Amazon, Snapchat and AT&T rank among the least trustworthy technology companies when it comes to how they handle government data requests, according to a report from the Electronic Frontier Foundation.
The nonprofit privacy advocacy group released its fourth annual “Who Has Your Back” report Thursday, ranking trustiworthiness of tech firms based on a variety of criteria, including whether they require a warrant for user data and their publication of transparency reports.
Of the more than two dozen companies ranked, Apple, Credo Mobile, Dropbox, Facebook, Google, Microsoft, Sonic.net, Twitter and Yahoo took top honors, earning the maximum six stars in each category studied.
AT&T and Amazon earned only two stars, while Snapchat was awarded just one.
A wealth of personal information and data is stored with Internet companies, and concerns over the handling of data have skyrocketed in the wake of disclosures about government spying, as well as cyberattacks and companies’ own policies and products.
Study measures government data requests
The report’s findings are based on the actions companies take on matters relating to government user-data demands, as well as their stance on transparency. The report was based on publicly available data and records, and did not look at any secretive anti-surveillance measures the companies may have in place.

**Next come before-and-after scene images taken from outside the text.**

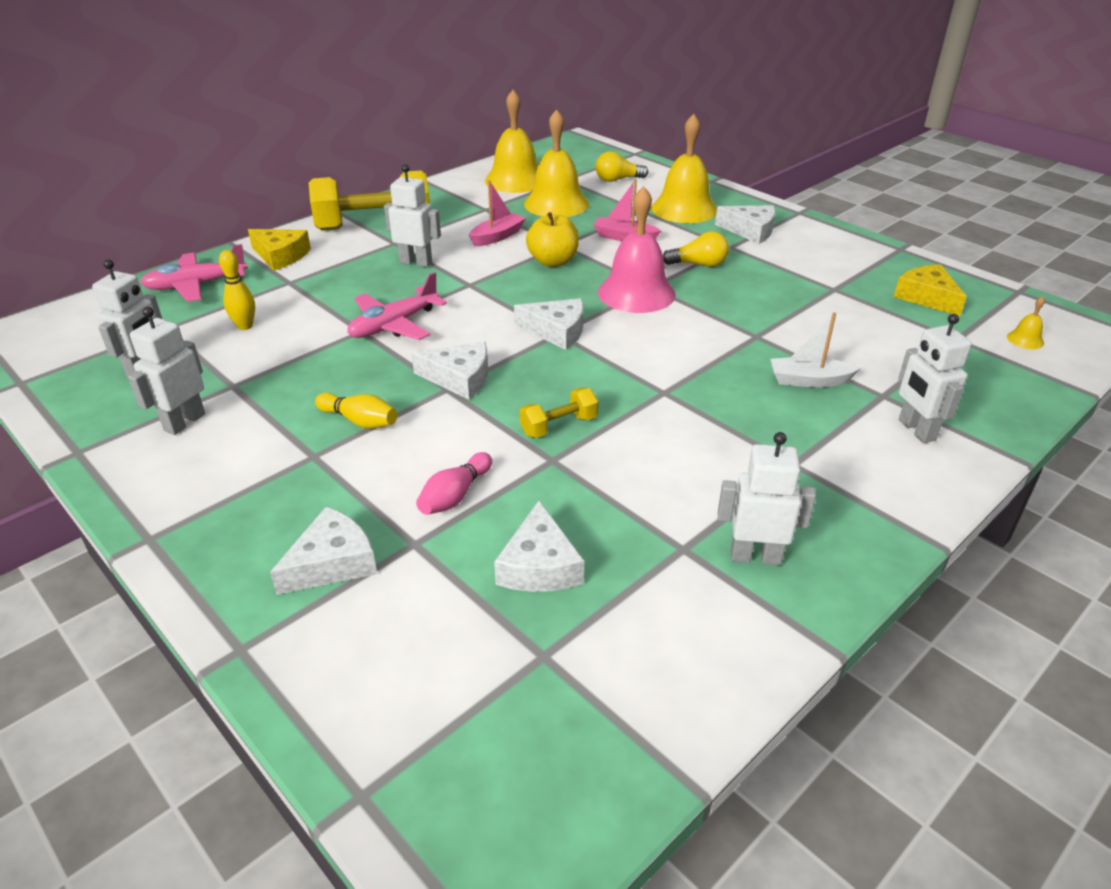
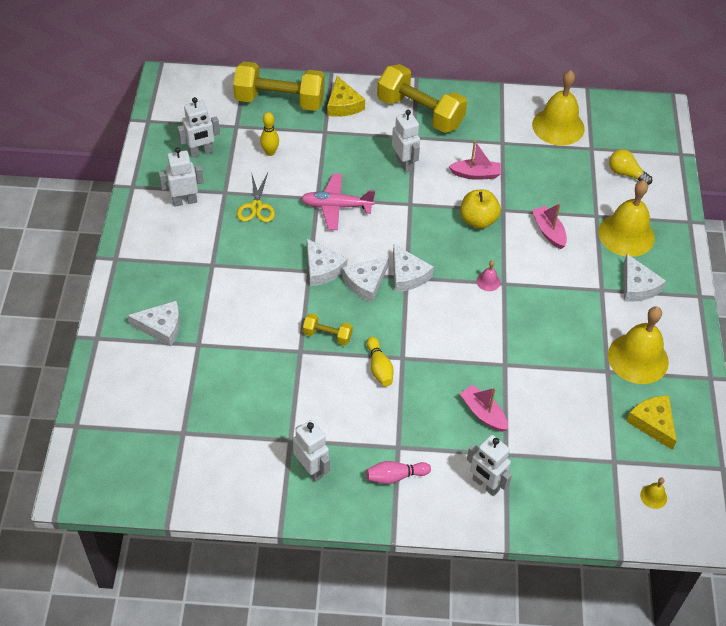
camera: 45 degrees right, 15 degrees up
pink plane [140,244,248,302] -> yellow dumbbell [233,61,325,111]
yellow bowling pin [315,393,397,429] -> yellow bowling pin moved to [367,337,393,386]
pink bowling pin [416,452,492,515] -> pink bowling pin moved to [366,461,431,484]
white cheese [494,500,584,592] -> white cheese moved to [342,257,389,302]
yellow bell [524,109,589,217] -> yellow bell moved to [608,306,669,384]
pink bell [598,186,676,313] -> pink bell [477,260,500,291], size x0.41
yellow light bulb [663,231,729,267] -> none
white boat [771,312,860,388] -> pink boat [460,385,508,432]
yellow cheese [894,264,967,316] -> yellow cheese turned 45 degrees counterclockwise [626,395,677,450]
white robot [898,314,972,443] -> white robot turned 75 degrees counterclockwise [467,435,512,496]
none -> yellow scissors [237,172,275,222]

Responses to national security requests cloaked by a gag order weren’t factored in either.
Companies were assessed based on six criteria: requiring a warrant for data; telling users about government data requests; publishing transparency reports; publishing law enforcement guidelines; fighting for users’ privacy in courts; and publicly opposing mass surveillance.
Following leaks made by former U.S. National Security Agency contractor Edward Snowden, more companies have sought to be more forthcoming in how they handle government demands for data. Companies such as AT&T, Verizon and Comcast issued their first-ever transparency reports during the period that EFF examined, and it’s partly why major companies like Google and Facebook ranked high on the list.

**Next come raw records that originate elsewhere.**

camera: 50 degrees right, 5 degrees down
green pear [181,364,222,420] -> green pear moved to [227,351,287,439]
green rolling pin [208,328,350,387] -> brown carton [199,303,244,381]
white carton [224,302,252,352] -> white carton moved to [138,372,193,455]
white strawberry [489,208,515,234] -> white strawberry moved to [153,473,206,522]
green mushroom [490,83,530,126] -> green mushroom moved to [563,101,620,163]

But others haven’t stepped up to the plate as much, according to the EFF. Snapchat earned only one star for publishing law enforcement guidelines, the report said. A Snapchat spokeswoman said the company routinely requires a search warrant when law enforcement comes knocking, but the nature of its service means often there is no content to divulge.
Amazon received two stars for requiring a search warrant and for fighting for users’ privacy in courts.
To develop its report, EFF collaborated with the data analysis company Silk to analyze trends in government access requests.
The EFF characterized the report’s findings as generally positive. “We saw a remarkable improvement in the areas we’ve been tracking,” said Cindy Cohn, legal director at the EFF, with nearly a year’s worth of Snowden leaks helping to lend public attention on the issues.
But researchers also lamented the government’s turtle-like pace in protecting users as the technology industry plows ahead. Even more troubling, the government has relied on legal uncertainties to gain greater access to user data, they said.
“Too often, technology companies are the weak link, providing the government with a honeypot of rich data,” the EFF’s report said.